As soon as the last word escapes his lips, I rest my valid hand on his cheek and pull him to me. When our lips finally collide, it feels just like the first time we kissed. I don't think I will ever get tired of these feelings he manages to pour in my body with his mouth.

I pull out of his mouth to catch my breath and he directs his lips to the base of my throat.

"Nathan," I breathe heavily and place my hand on his cheek to get his attention.

He pulls away, desire and love clear in his eyes. His hand reaches my cheek and his thumb caresses my skin.

"This doesn't mean our fight is settled," I say as I stare right into his eyes.

"I know," he replies before kissing me again.

"We-" I say as I pull away again, "we still have to talk about it."

"I know," he repeats, his lips joining mine before I can even register his answer.

Nathan wraps his arms around my waist and pulls me on his lap, never breaking our kiss. My hand gets lost in his hair as our kiss deepens. His mouth on mine makes me forget everything, right now it's just him and I. We breathe through each other.

His hands slip under my sweater and meet my skin. I almost shiver at his touch. My hand slowly leaves his hair to slide down his throat and then his chest, until I reach the hem of his shirt. Our mouths are still pressed together, following the steps of dance only our lips know. I begin to lift his t-shirt up, my hands sliding on his skin.

Nathan groans and turns both of us so I'm now lying on the couch with him on top of me. His lips leave my mouth to explore my neck, his hand sliding up my waist until it reaches the bottom of my bra. I tug on his t-shirt and Nathan leaves my neck for only a second as he takes it off. I bring his mouth back to mine before letting him slide my sweater above my head.
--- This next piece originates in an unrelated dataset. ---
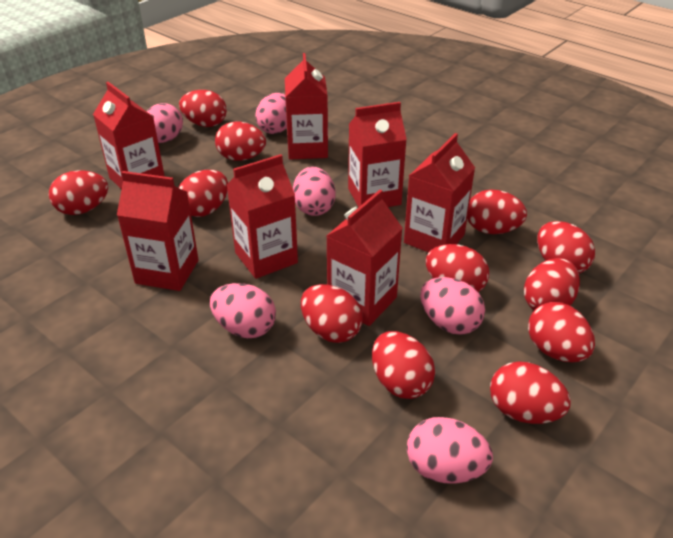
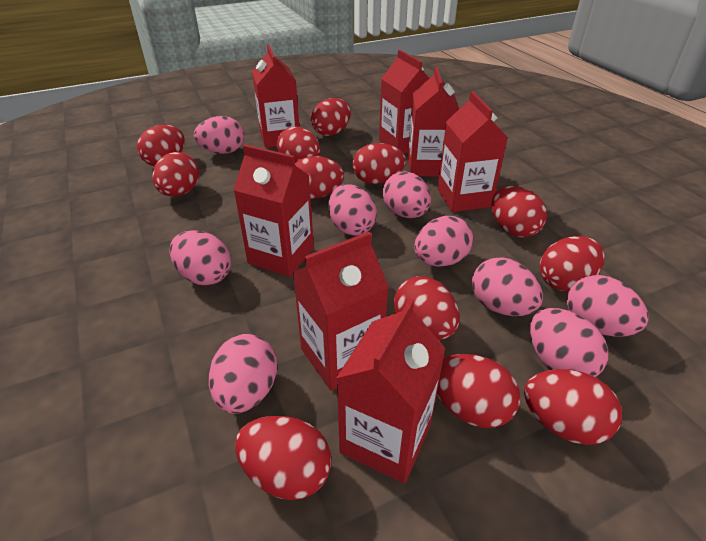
pink egg: 6 -> 9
But the cast refuses to leave my sweater. We both laugh as Nathan gently tries to slide it off the cast. When we finally succeed, our mouths reconnect as if there had been no interruption. We were so absorbed in each other we didn't hear the front door open.

"Oh God," Nathan's mother almost scream as Nathan makes a barrier with his body to hide my not-total nudity.

This is the most embarrassing moment of my life. Ever. I wish I could just disappear or die. I'm fine with either as long as I get out of this situation.

"I don't know if I should yell at the two of you or just leave because I'm too embarrassed," she says as she turns her back to us, facing the open door. "Okay, I'm going to get a bag from the car. You better hurry to put things back in order before I come back because I'm going to yell, even if you are half naked."

As soon as the front door slams shut, Nathan reaches for my sweater and helps me put it back on. He then reaches for his t-shirt and barely has the time to pass it over his head before the door opens again. We are both standing awkwardly next to each other. I can't even look up at his mother.

"Alright," she starts as she set the bag on the countertop. "I'm not going to ask you what you were doing because that was pretty obvious and the situation is already embarrassing enough," she begins and I hear Nathan groans beside me. "I don't want this under my roof nor anywhere for that matters" she adds as she crosses her arms over her chest.

"Why? You can't prevent us from kissing or anything else!" Nathan exclaims.

"Well, first of all, I don't want to find myself in this kind of situation ever again. I don't even know if it's more embarrassing for you or for me. Second of all, I don't want a mini-Jathan running around in my house within the next five years. You both still have a lot to achieve in life," his mother states as she points at the both of us.

Kill. Me. Now.

"Mom, we are responsible adults," Nathan sighs.

I silently pray they don't include me in this conversation.